Randolph Ross’s Wall Street Journal crossword, “Get the Picture”—Jim P’s review
TIREDEST (45d, [Most overused]) is the fill of the day, though that’s not the theme.
The theme is actual phrases whose first word can be re-interpreted as a way of “getting a picture”, where “getting a picture” might be literal or figurative. But it just feels so inconsistent throughout.
- 22a [Get pictures at a mall?] PHOTO SHOPS. Whoa. Who uses “photo” as a verb? And the “photo” in PHOTOSHOPS actually refers to photography. I call foul on this one.
- 24a [Get pictures at an earrings factory?] SHOOT HOOPS. This one works. The meanings of both words in the original phrase are altered completely.
- 36a [Get pictures at a bar?] SNAP SHOTS. Hmm. Nope again. SNAPSHOTS are actually photographs. “Snap” doesn’t change meaning at all. SNAP BEANS would work better here.
- 65a [Get pictures at garbage sites?] DOCUMENT DUMPS. Hang on. We went from taking photographs (the first three entries), to…”documenting”? What the. And I’ve never even heard the phrase DOCUMENT DUMPS anyway. What is that?
- 93a [Get pictures at a bait store?] TAPE WORMS. “Taping” means “getting pictures” now? Oh, I give up.
- 111a [Get pictures at a hockey locker room?] SKETCH PADS. Okay, now we’re drawing pictures. And…hockey locker room? Why do “pads” indicate hockey locker room? Sure, hockey players wear pads. So do football players.

● Material supplied:
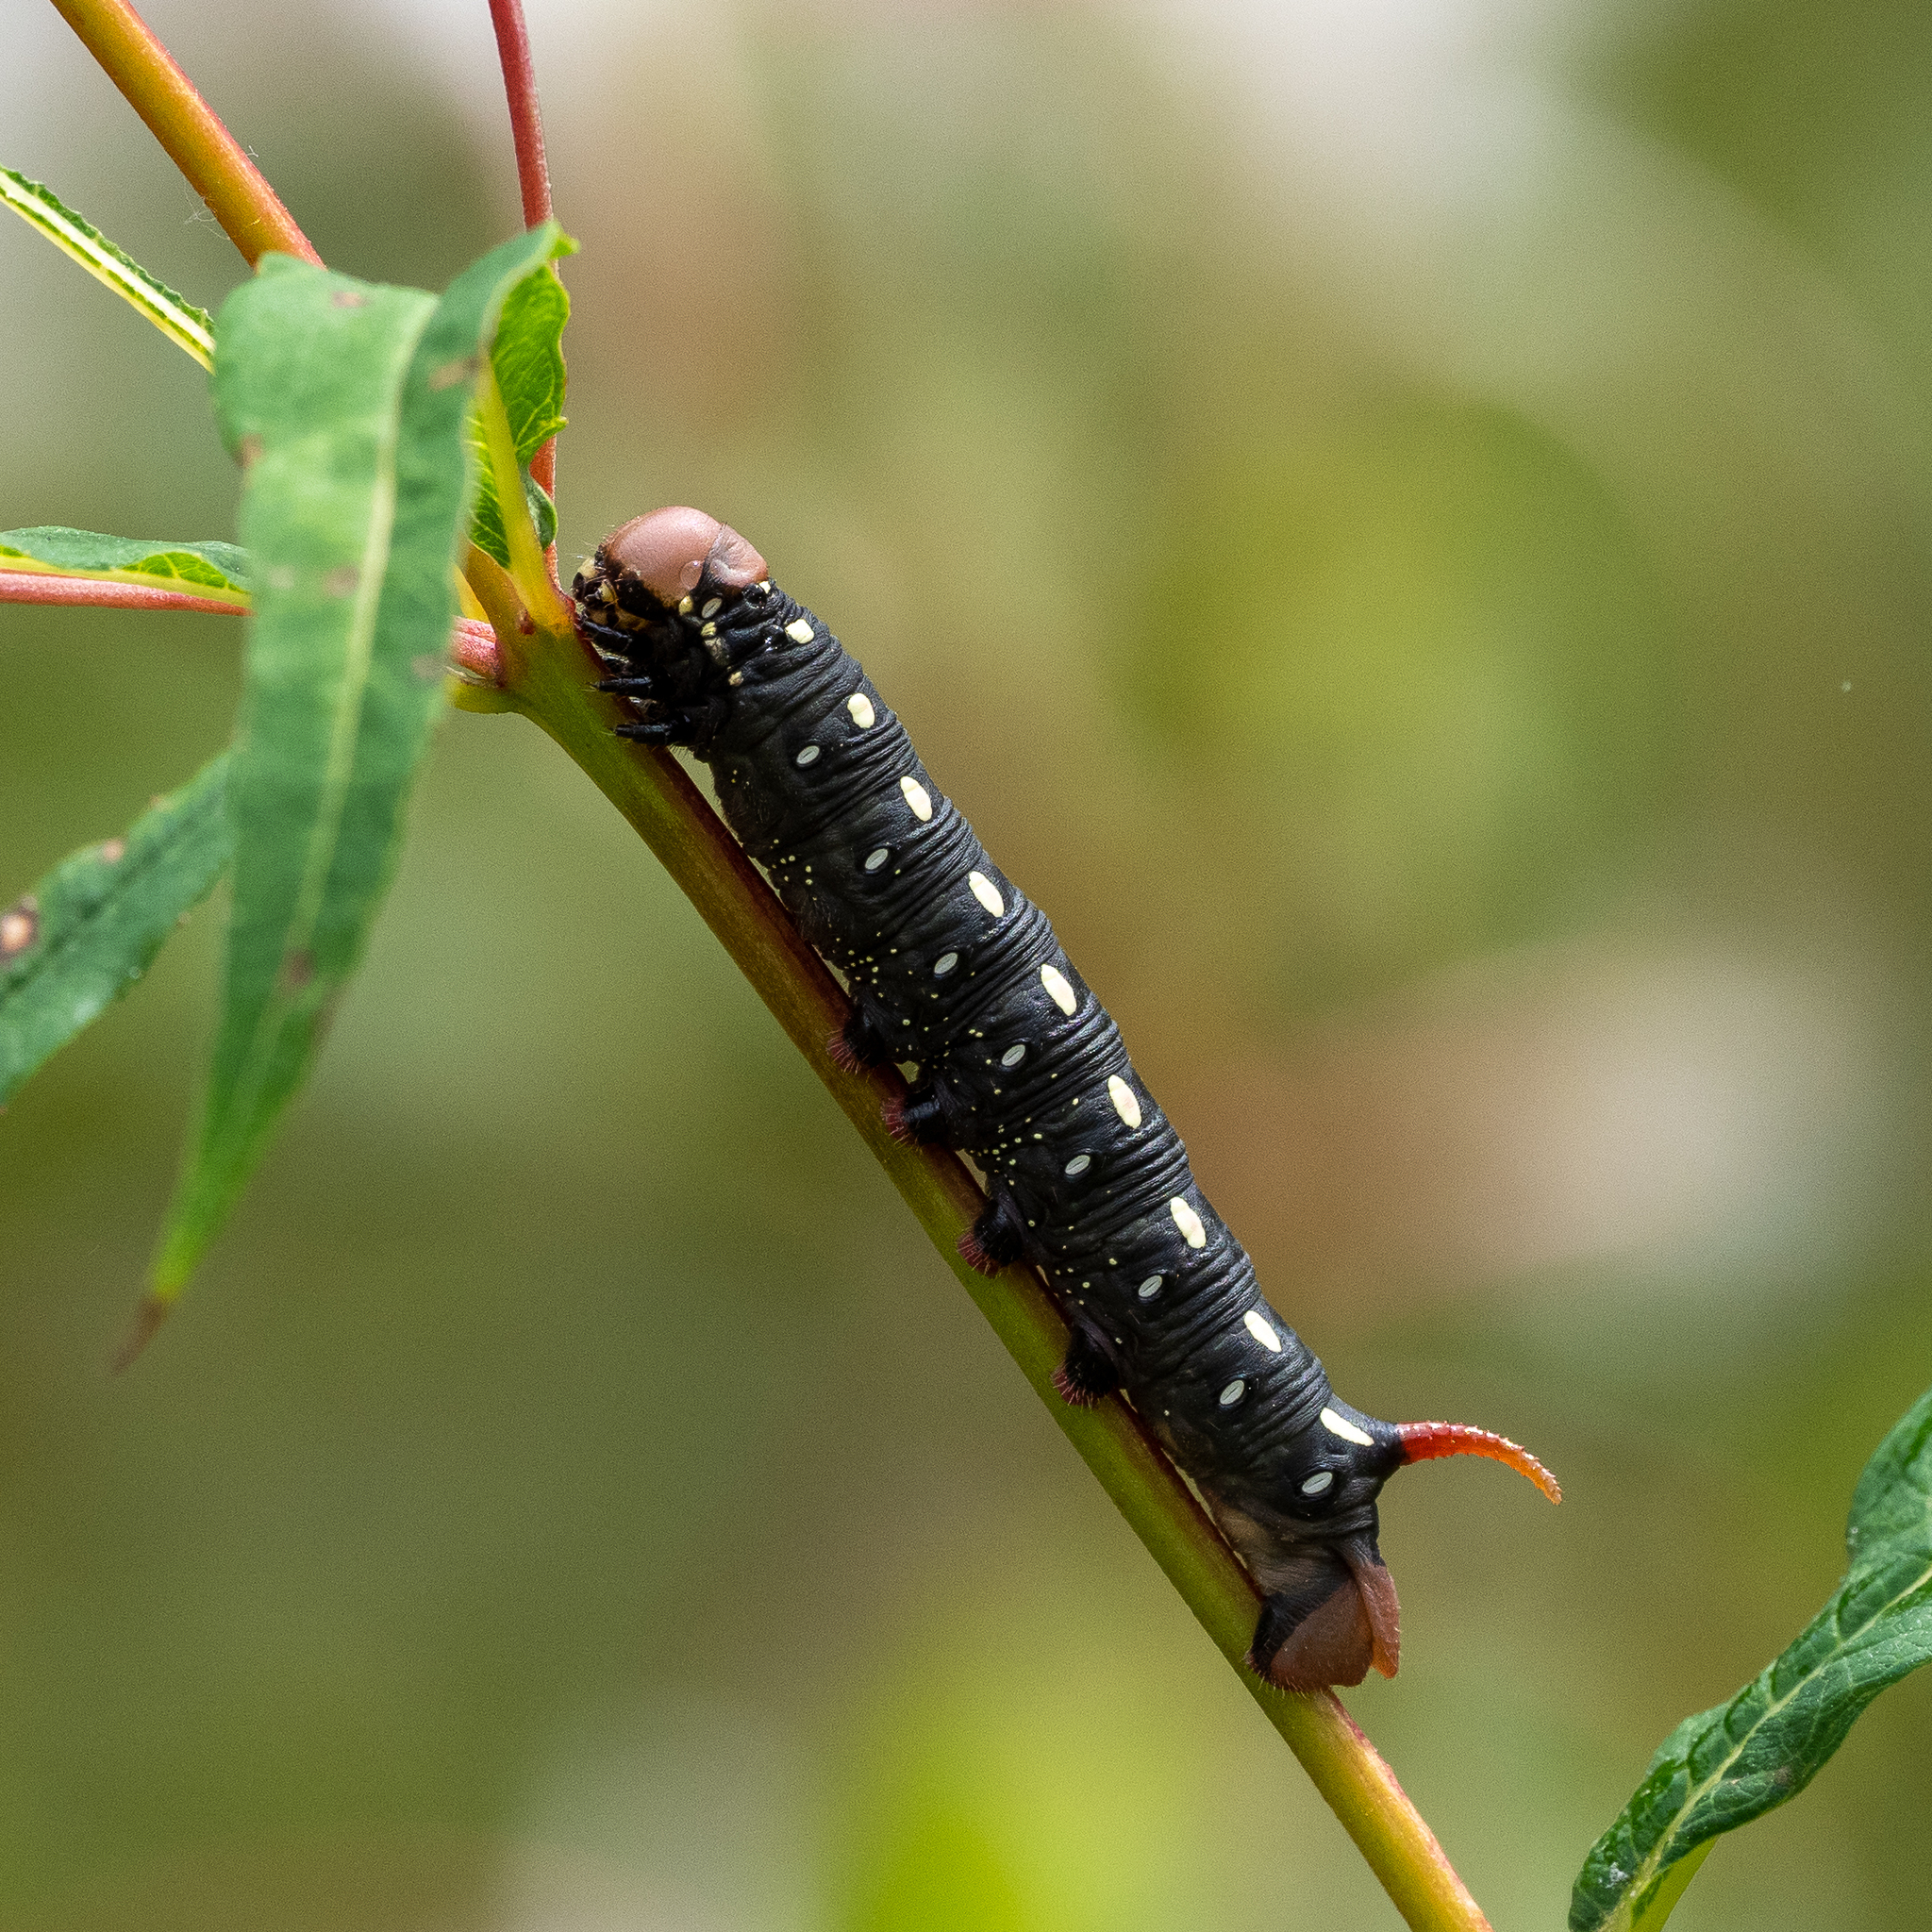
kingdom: Animalia
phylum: Arthropoda
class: Insecta
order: Lepidoptera
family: Sphingidae
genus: Hyles
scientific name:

● Exercises:
- 1) Answer these questions using the crossword review:
(a) What clue is given for TIREDEST?
(b) What entry does the reviewer say would work better than SNAP SHOTS?
(c) Which theme entry does the reviewer say works?
- 2) Return the part of the crossword review between "Randolph Ross’s Wall" and "on this one.", inclusive.
- 3) Summarize the crossword review in two sentences.
The records come from a separate source unrelated to the crossword review.

● Task-by-task outputs:
- 1)
(a) [Most overused] (45d)
(b) SNAP BEANS
(c) SHOOT HOOPS

- 2)
Randolph Ross’s Wall Street Journal crossword, “Get the Picture”—Jim P’s review
TIREDEST (45d, [Most overused]) is the fill of the day, though that’s not the theme.
The theme is actual phrases whose first word can be re-interpreted as a way of “getting a picture”, where “getting a picture” might be literal or figurative. But it just feels so inconsistent throughout.
- 22a [Get pictures at a mall?] PHOTO SHOPS. Whoa. Who uses “photo” as a verb? And the “photo” in PHOTOSHOPS actually refers to photography. I call foul on this one.

- 3) The crossword review covers Randolph Ross's Wall Street Journal puzzle "Get the Picture," whose theme reinterprets the first word of actual phrases as a way of "getting a picture." The reviewer finds the theme inconsistent, accepting SHOOT HOOPS but objecting to entries such as PHOTO SHOPS, SNAP SHOTS, and DOCUMENT DUMPS.